OAW: I would be remiss if I didn’t ask whether the opening of this new space speaks at all to the likelihood of the revival of the Portland International Film Festival or something similar.
DOTSON: We’re working on that, but we have to open this beautiful theater first and close the Whitsell. Right now our priority is to have something like that that’s available to audiences year-round, with high-quality, ever-evolving work that would normally happen in a festival space, but that we’ll have every Thursday. We also want to make things as accessible as possible, so we’ll have different price points for different events.
OAW: It will be exciting to see your plans for a state-of-the-art 300-seat movie theater.
DOTSON: International cinema will always be welcome there. We are still firmly rooted in the media arts and in cinematic storytelling in all its forms. That’s our north star: it always has to feel cinematic. Whether it’s an old gospel choir opening a film or multi-faceted storytelling taking place throughout the space.
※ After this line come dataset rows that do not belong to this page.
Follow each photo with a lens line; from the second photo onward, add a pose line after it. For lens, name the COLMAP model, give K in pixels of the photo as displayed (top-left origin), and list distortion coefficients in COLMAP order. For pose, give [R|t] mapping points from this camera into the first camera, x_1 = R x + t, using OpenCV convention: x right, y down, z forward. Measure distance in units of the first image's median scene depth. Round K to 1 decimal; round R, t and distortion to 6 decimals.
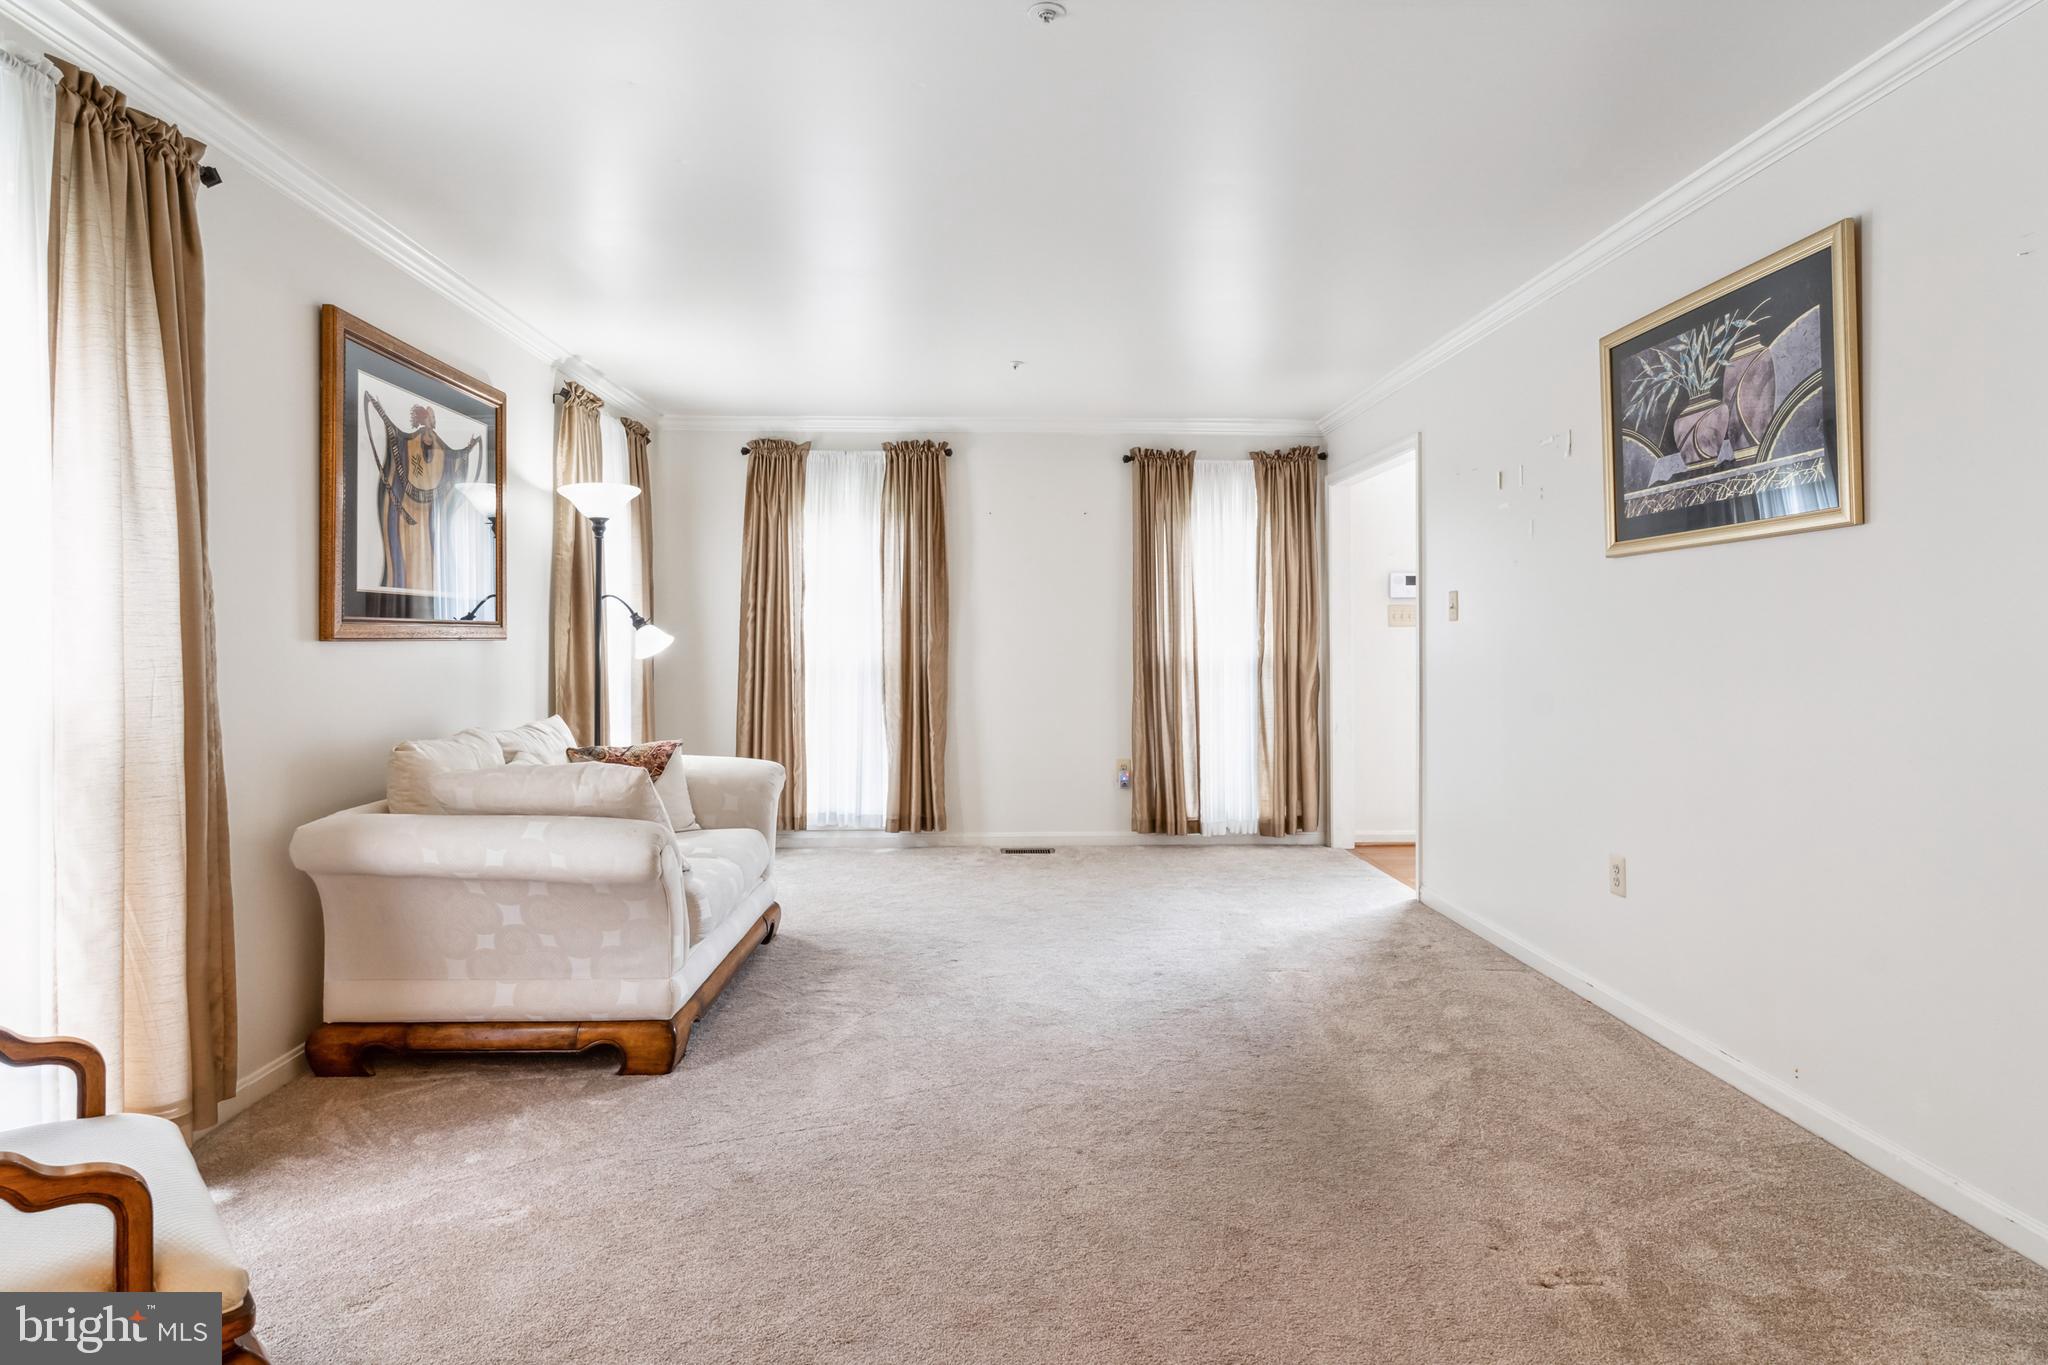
lens RADIAL K [[1105.3, 0, 1019.6], [0, 1105.3, 639.6], [0, 0, 1]] dist [0.003048, 0.000650]
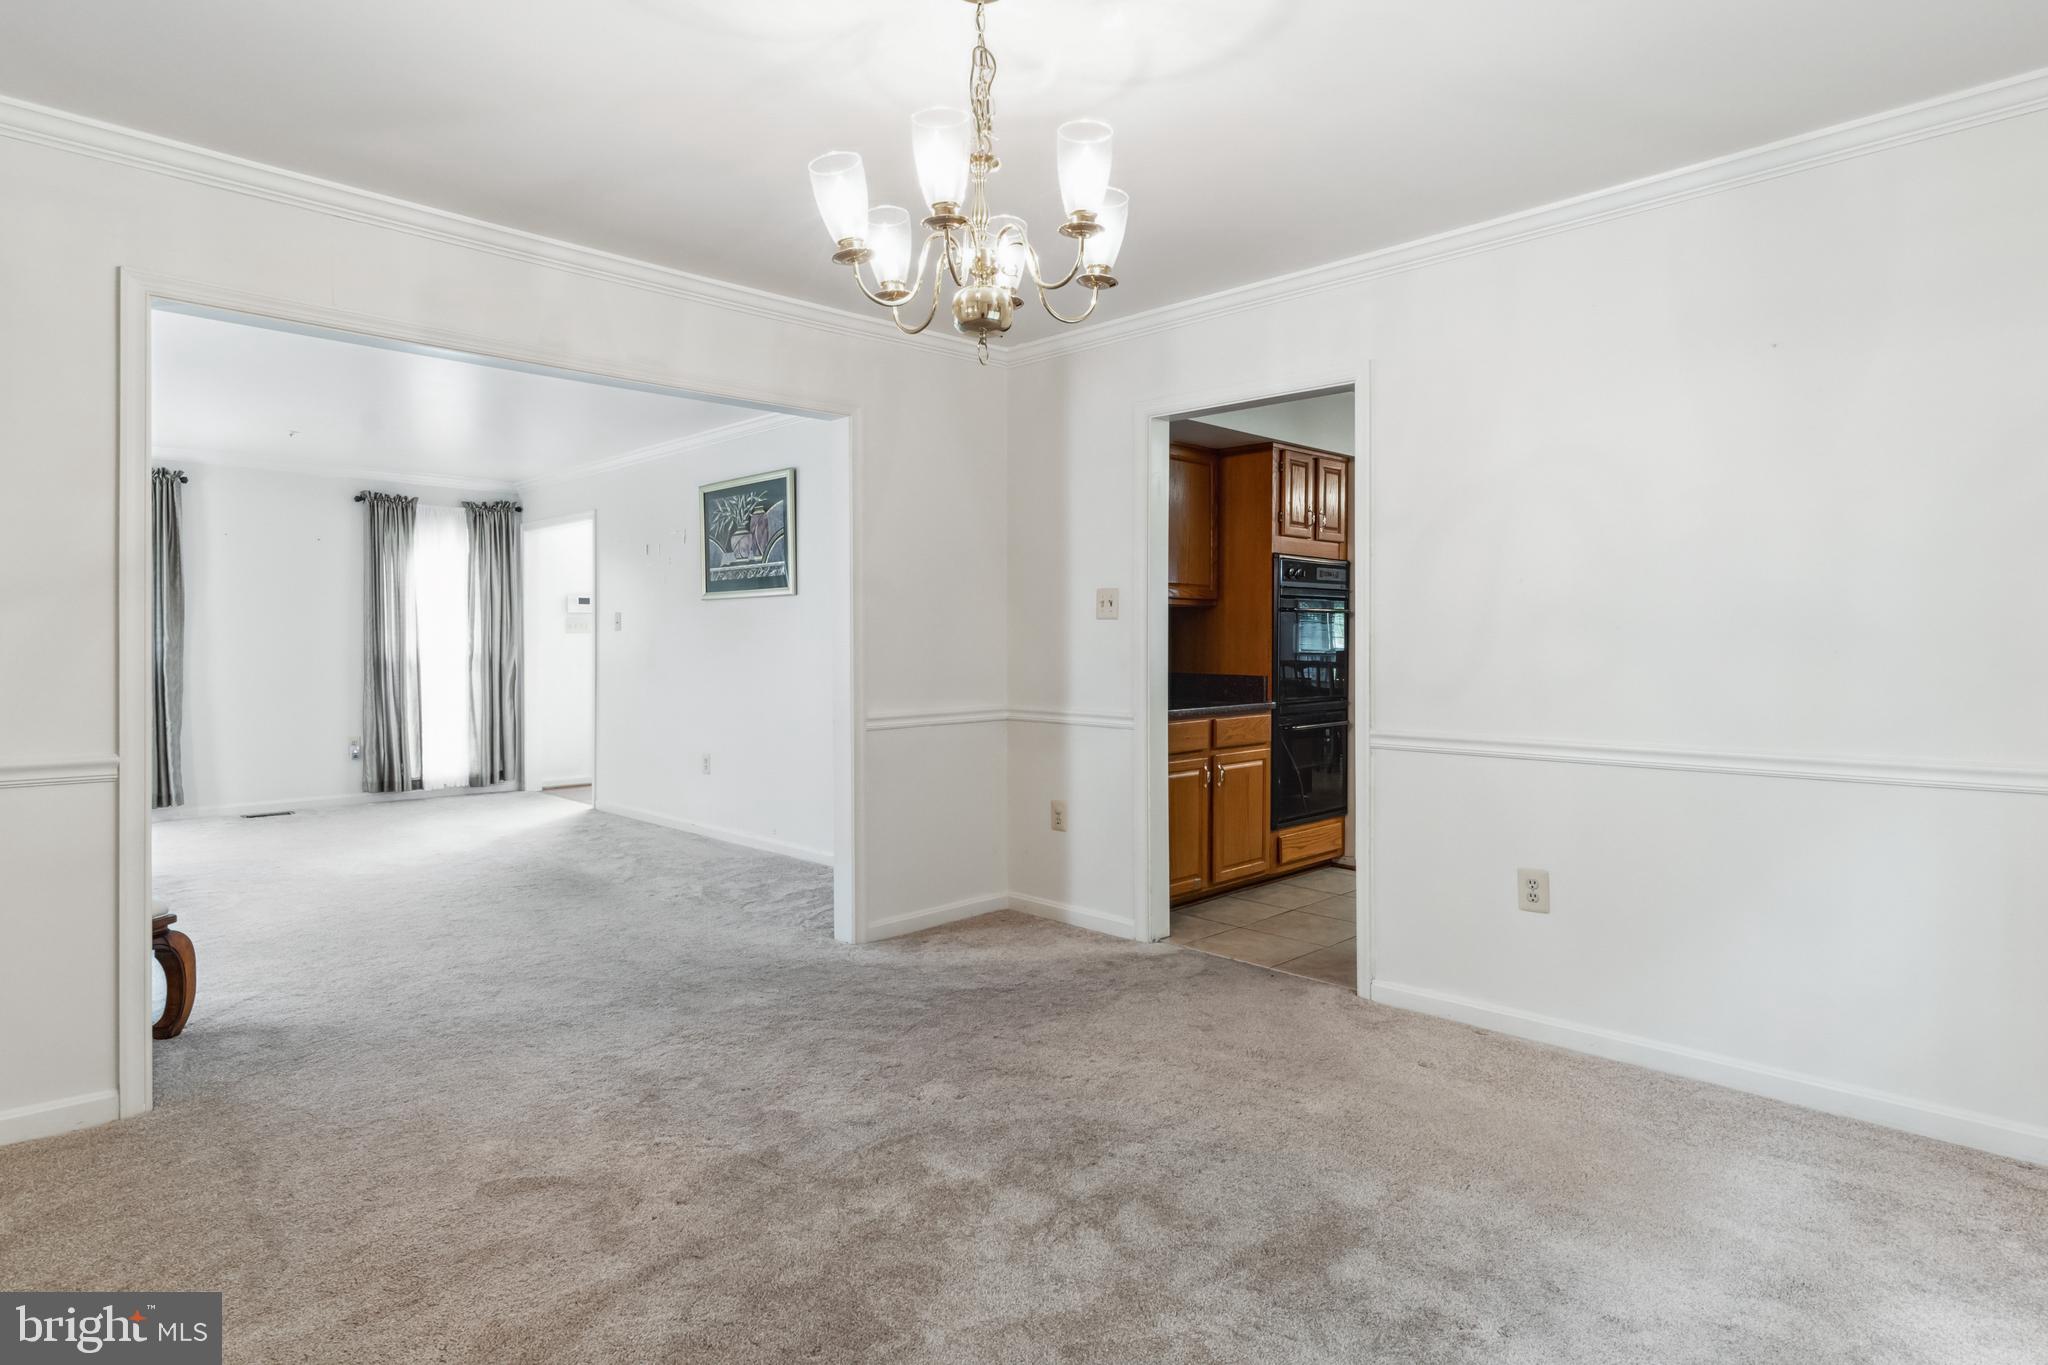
lens RADIAL K [[1105.3, 0, 1019.6], [0, 1105.3, 639.6], [0, 0, 1]] dist [0.003048, 0.000650]
pose [[0.731431, 0.004058, 0.681903, -0.215282], [-0.003075, 0.999992, -0.002653, -0.001485], [-0.681908, -0.000156, 0.731438, -0.448939]]
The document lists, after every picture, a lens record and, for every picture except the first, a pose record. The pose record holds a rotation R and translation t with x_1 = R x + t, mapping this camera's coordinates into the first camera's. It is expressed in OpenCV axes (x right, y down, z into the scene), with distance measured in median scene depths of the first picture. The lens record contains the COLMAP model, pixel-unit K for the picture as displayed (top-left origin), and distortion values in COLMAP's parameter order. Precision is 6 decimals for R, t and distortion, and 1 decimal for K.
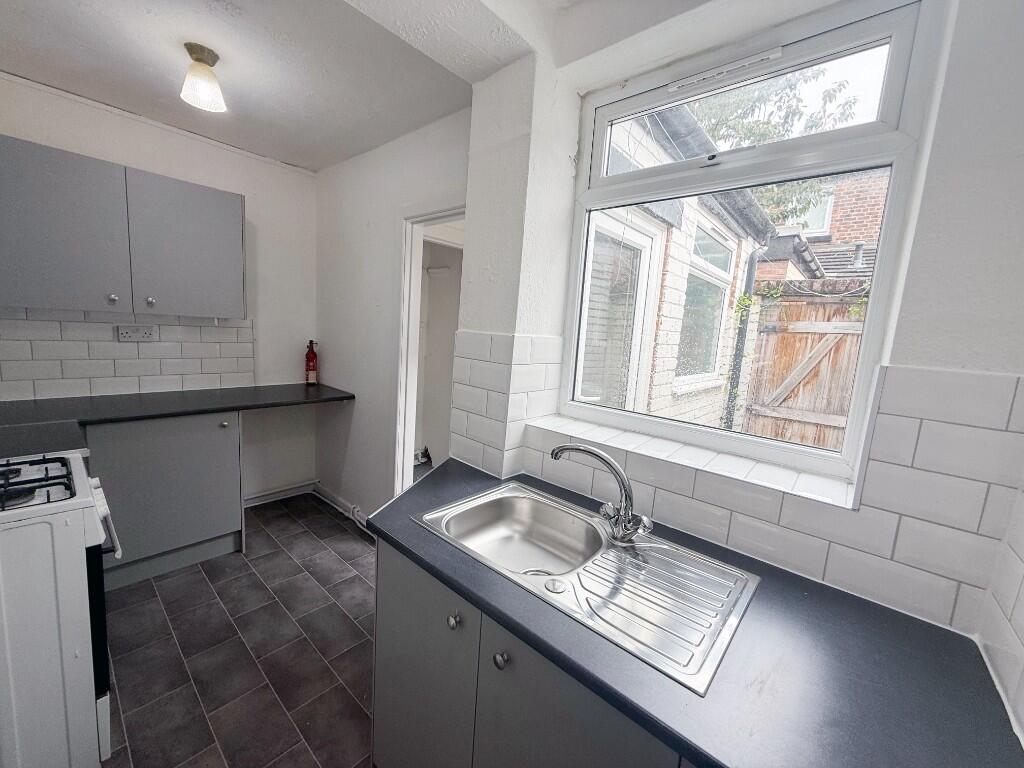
lens RADIAL K [[406.0, 0, 509.0], [0, 406.0, 385.3], [0, 0, 1]] dist [0.000210, -0.000229]
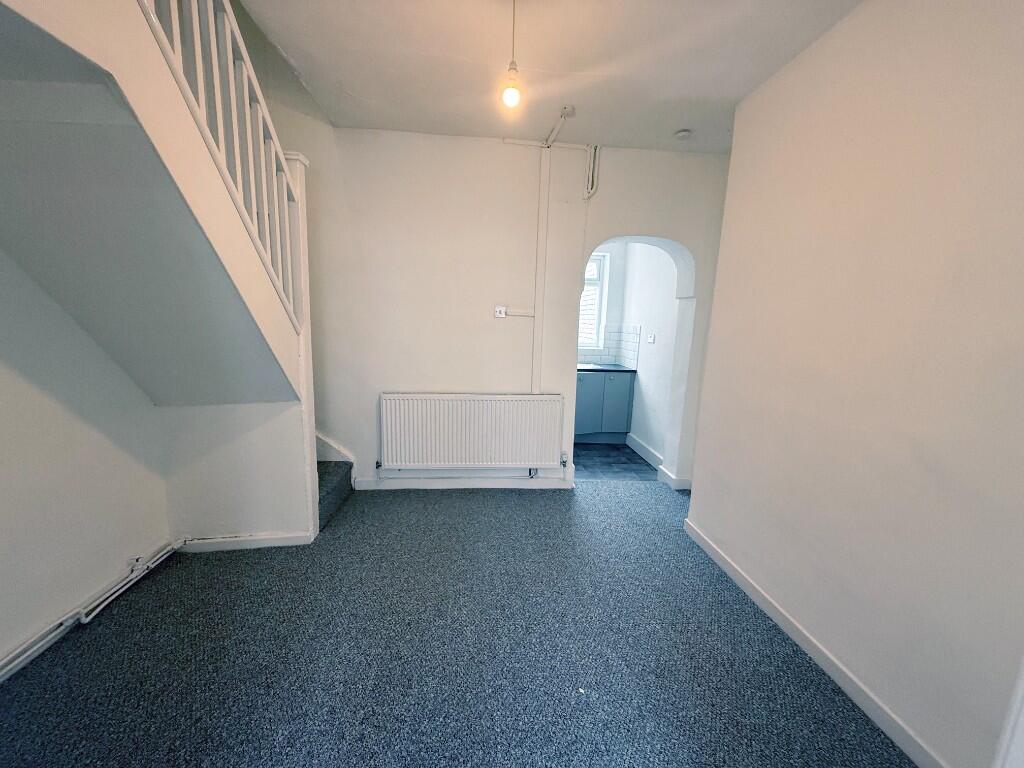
lens RADIAL K [[406.0, 0, 509.0], [0, 406.0, 385.3], [0, 0, 1]] dist [0.000210, -0.000229]
pose [[0.701502, -0.161682, 0.694085, -2.321733], [0.113238, 0.986840, 0.115429, -0.007105], [-0.703614, -0.002377, 0.710579, -1.207596]]
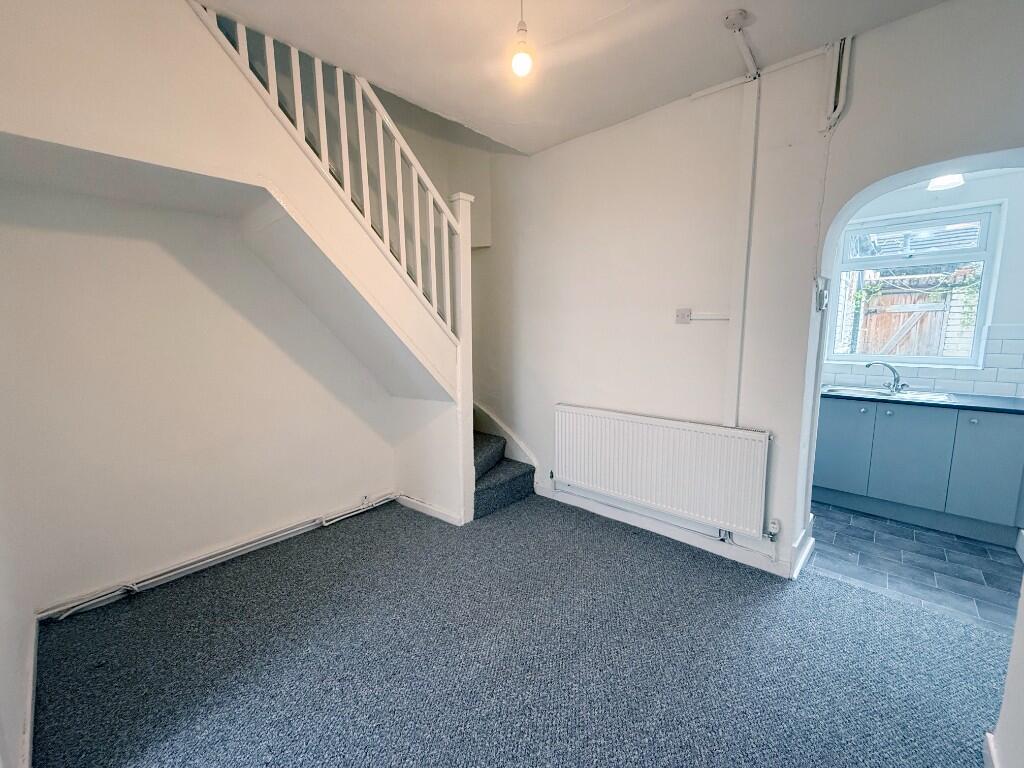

OAW: You drew on the wisdom of a group of creative program advisors, including local producer David Cress, Oregon Film’s Tim Williams, and journalist Byron Beck; as well as the head of the Venice Biennale’s film program and executives from Warner Bros. and Apple TV+. What role will that committee have going forward?

DOTSON: They have been our advisors throughout this process, in terms of who to work with, from the great design firm Osmose to the artists and artisans who are crafting everything from the lights and sconces to the acoustic wall treatments. Some of those folks are here, and others are in Venice, or San Francisco, or London—I think it’s really important to have people who are out there in the world, making work or supporting work. On the programming side, we’ll have some different program advisors, but this has been to get us to this point of having a physical space and a business model that feels as welcoming to as many people as possible. Because not everyone loves Bulgarian cinema the way you and I do. Some people will have a different access point.
OAW: Well (and we had to cover this), the building you’ve remade had a long history of being very welcoming to a lot of people, and offering a variety of access points. For decades, the Oregon Theater was a notorious holdout from the days of swingers clubs and pre-internet (heck, pre-VCR) pornography. How are you honoring the locations’ colorful history?
DOTSON: It’s a place that has lived many lives, and we’re going to make sure we have a sense of humor about it. Without crossing any lines, there are some stories to tell. People in the community have been so generous in sharing their stories from all of those eras. The last two years have been something of a scavenger hunt—we’ll pick something up and ask whether it’s trash or something we should keep for posterity, or what…
OAW: You were wearing gloves, one hopes. If those walls could talk…
DOTSON: (Laughs) You don’t want ’em to!